Cold cap worked well and still have hair, rest seems to have disappeared, taste buds fine, no sickness, finger nails have suffered a wee bit and got tired as treatment went on but it was very manageable. Mentally going through it, was ok as it gave me focus on what is happening. OH gives me a talking to every so often when I got down and continued with a sex life albeit less than before chemo. I thought it was affecting me but then I agreed with her that most of it was head issues. I haven't changed my life style much - eating less red meat (apart for the South African restaurant I went to with friends - Mixed grill was enormous), more veg and fruit, less sugar, fruit juices and cut out other crap I would usually eat between meals. Weights gone up, but it winter. I still enjoy my italian red wine and malt whiskey, although less of it and cheese with biscuits by the fire. I am still working which is great for me and only take Fridays off, which gives a great weekend for walking, gardening and generally mucking around with kids. They haven't noticed anything going on apart from that I sweat a lot (with flushes) mostly when I've been cooking! so, all in all I can't grumble. - should I?

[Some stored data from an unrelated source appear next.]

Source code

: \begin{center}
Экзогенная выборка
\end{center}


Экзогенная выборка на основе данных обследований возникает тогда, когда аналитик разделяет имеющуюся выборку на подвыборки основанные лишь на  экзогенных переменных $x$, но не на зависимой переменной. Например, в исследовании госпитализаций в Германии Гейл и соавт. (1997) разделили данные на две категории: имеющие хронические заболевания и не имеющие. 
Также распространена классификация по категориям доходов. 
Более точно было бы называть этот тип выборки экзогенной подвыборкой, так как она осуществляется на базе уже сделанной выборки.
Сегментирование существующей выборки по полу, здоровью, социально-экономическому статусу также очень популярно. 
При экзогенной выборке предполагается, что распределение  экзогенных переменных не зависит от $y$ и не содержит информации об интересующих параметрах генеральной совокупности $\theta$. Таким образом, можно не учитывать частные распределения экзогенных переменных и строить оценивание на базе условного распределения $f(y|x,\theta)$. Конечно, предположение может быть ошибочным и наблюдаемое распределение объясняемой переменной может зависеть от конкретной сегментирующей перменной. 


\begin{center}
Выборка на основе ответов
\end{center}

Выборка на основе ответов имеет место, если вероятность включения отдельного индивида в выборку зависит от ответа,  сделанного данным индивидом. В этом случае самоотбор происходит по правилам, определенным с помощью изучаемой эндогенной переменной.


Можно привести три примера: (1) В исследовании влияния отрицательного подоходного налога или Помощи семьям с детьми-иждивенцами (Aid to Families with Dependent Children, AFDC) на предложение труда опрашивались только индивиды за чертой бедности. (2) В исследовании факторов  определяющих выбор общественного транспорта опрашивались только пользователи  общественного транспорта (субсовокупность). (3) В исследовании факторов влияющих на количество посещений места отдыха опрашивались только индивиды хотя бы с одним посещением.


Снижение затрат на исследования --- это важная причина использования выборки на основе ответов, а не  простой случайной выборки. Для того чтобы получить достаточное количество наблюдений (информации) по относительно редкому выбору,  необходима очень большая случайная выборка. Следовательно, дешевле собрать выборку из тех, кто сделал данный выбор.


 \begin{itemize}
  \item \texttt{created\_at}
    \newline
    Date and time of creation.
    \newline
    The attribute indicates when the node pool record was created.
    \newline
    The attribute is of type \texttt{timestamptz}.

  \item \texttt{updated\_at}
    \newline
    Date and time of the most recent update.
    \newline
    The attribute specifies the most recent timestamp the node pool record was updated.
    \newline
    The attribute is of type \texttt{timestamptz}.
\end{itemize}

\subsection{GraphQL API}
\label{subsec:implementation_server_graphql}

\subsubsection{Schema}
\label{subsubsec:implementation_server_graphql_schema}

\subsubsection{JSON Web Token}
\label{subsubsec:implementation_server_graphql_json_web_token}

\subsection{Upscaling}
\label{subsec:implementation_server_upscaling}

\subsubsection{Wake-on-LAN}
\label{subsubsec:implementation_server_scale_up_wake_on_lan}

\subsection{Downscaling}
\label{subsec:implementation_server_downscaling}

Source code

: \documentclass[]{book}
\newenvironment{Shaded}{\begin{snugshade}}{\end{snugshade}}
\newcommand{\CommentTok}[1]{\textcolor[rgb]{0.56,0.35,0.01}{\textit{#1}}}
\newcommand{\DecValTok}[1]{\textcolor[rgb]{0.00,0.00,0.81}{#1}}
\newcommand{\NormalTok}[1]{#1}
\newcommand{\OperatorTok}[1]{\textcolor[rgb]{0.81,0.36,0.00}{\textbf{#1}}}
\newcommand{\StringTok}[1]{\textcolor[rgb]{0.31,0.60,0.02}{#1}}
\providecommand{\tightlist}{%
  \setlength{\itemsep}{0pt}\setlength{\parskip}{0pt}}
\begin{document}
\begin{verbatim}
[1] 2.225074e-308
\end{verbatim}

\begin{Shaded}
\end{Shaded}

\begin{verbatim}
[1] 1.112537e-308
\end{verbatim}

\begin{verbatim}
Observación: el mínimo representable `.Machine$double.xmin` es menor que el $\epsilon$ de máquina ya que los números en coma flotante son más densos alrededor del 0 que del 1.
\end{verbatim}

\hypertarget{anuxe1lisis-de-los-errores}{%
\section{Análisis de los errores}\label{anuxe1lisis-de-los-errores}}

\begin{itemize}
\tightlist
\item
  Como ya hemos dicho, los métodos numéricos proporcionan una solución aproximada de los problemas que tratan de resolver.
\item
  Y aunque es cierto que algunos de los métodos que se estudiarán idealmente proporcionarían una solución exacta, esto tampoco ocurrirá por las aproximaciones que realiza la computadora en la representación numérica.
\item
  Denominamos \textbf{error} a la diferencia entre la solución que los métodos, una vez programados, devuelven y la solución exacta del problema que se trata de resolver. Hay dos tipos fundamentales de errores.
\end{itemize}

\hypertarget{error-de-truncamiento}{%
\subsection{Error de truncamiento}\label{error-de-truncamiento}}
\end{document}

I now have 2 months before I see new consultant and MRI and Bone scans before that. Its a long period to go through without any information or focus. I do worry how it will affect me mentally and I will revert to what if this happens or doesn't happen, what can or can't I do. I feel its like being first dx again and having all the uncertainty. But I will cope and just get on with it, no choice really. This forum is great and has brought me a wealth information and advise from others but sometimes when I look at other peoples journeys I do wonder, shite, is that what is ahead, can I cope with that, are my strong enough. I just want the treatment to work and never have to think about it again for 10-20 years. I know some rain must fall, but I hope its just a short shower!
Just trying to get stuff out of my head and I know really that I am lucky compared to many others. Better do some work now!